# **Objective: Use a web crawler to acquire data from a specific domain.**


Task:
1. Choose a government website with primarily textual data
2. Use web crawling tools or libraries (such as BeautifulSoup, Scrapy, or others) to extract data
from the chosen website (at least 10 html pages).
3. Pre-process each html page using REGEX and other techniques to remove all html tags,
special characters, advertisements/ extra link.

***
***
***

## **What is Web Crawling?**


- Web crawling is a technique used to systematically navigate websites, indexing their content for search engines or other purposes.
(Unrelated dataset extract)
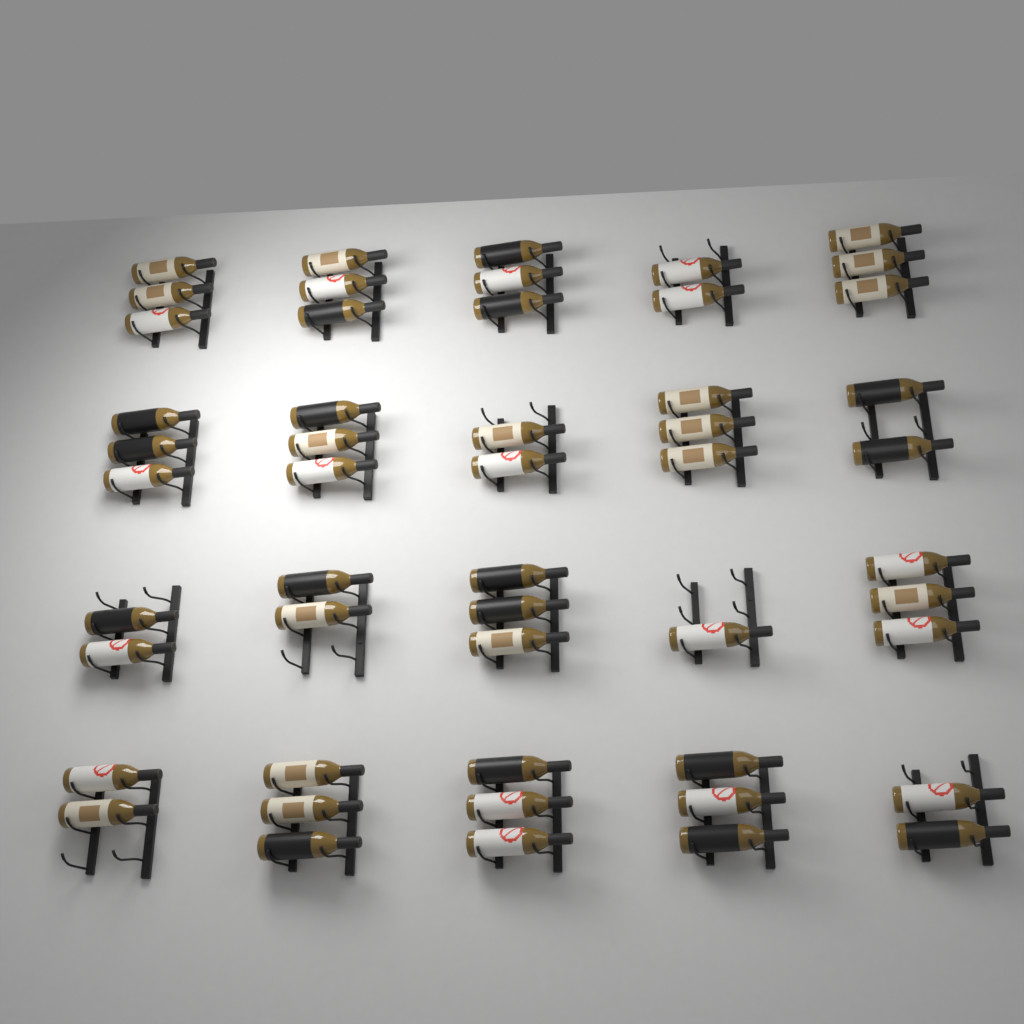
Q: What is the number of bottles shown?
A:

- Unlike web scraping, which targets specific data, web crawling focuses on indexing and discovering information.

> ## **Python and Web Crawling**
Python has cemented its place as a go-to language for web scraping and crawling, due to its rich ecosystem of libraries. **BeautifulSoup** , in conjunction with requests, forms a formidable duo for crafting web crawlers. BeautifulSoup simplifies HTML parsing, allowing for easy extraction of data, while requests handle the complexities of making HTTP requests.

***

## **STEP 01: WEBSITE SELECTION**
- I have chosen State Bank of Pakistan (SBP) website. Since it contains a lot of textual content related to the country’s monetary policies and regulations. This data is essential for understanding how the economy functions in Pakistan.
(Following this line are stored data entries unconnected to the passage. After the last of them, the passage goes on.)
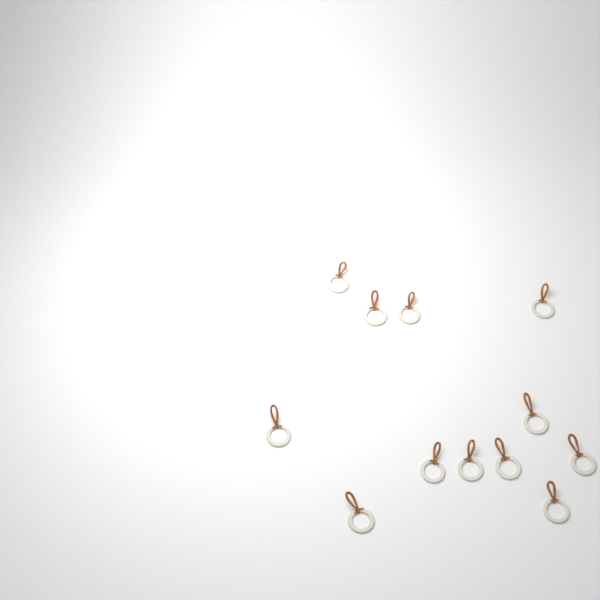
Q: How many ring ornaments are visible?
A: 12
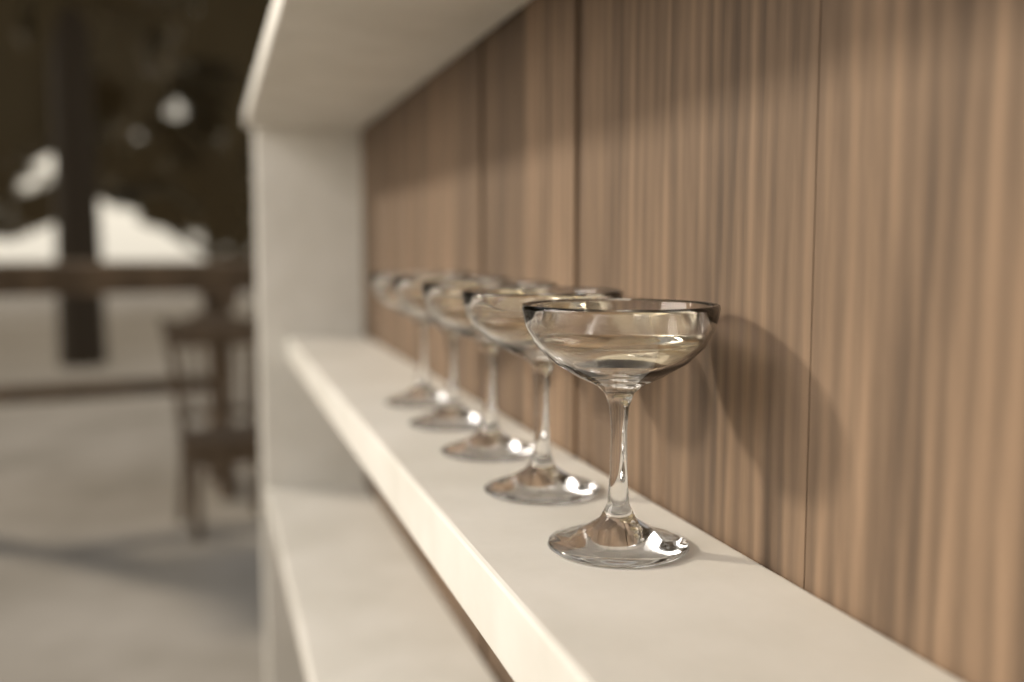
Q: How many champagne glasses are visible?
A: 5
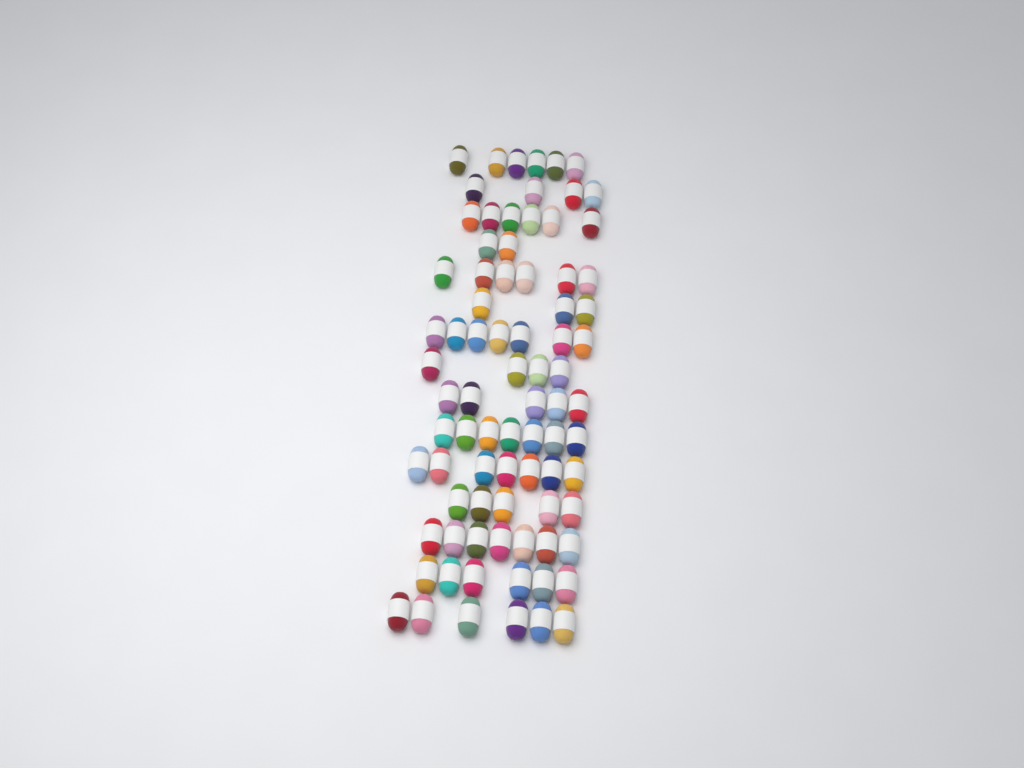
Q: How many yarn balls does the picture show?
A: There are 81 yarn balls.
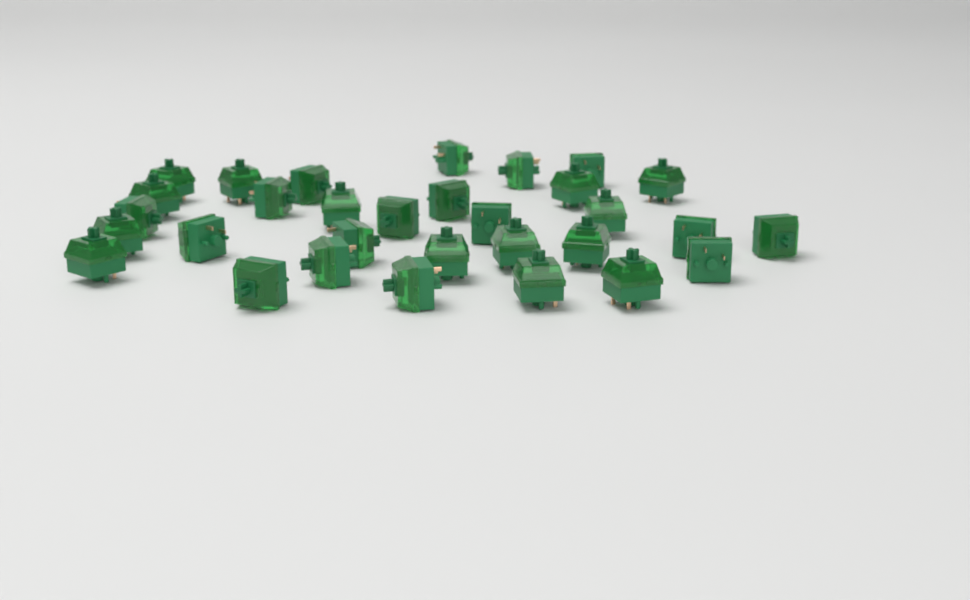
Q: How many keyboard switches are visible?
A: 31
- Webiste URL: https://www.sbp.org.pk/index.html
***

## **STEP 02: IMPORTING NECESSARY LIBRARIES**

In [None]:
# requests library will handle HTTP requests and fetch web page content
import requests

# BeautifulSoup from bs4 will use to parse HTML and extract data from web pages
from bs4 import BeautifulSoup

# re library for regular expressions to preprocess and clean text data
import re

# pandas for data manipulation and analysis, especially for creating DataFrames and saving data to CSV
import pandas as pd


***
## **STEP 03: Creating Dictionary of URLs and their corresponsing page names**

- Creating dictionary called page_names is to map specific URLs from the State Bank of Pakistan website to their corresponding descriptive page names.
-  By organizing the URLs in this way, the code can efficiently iterate through each page, making it easier to manage and extract content from the selected web pages during the crawling process.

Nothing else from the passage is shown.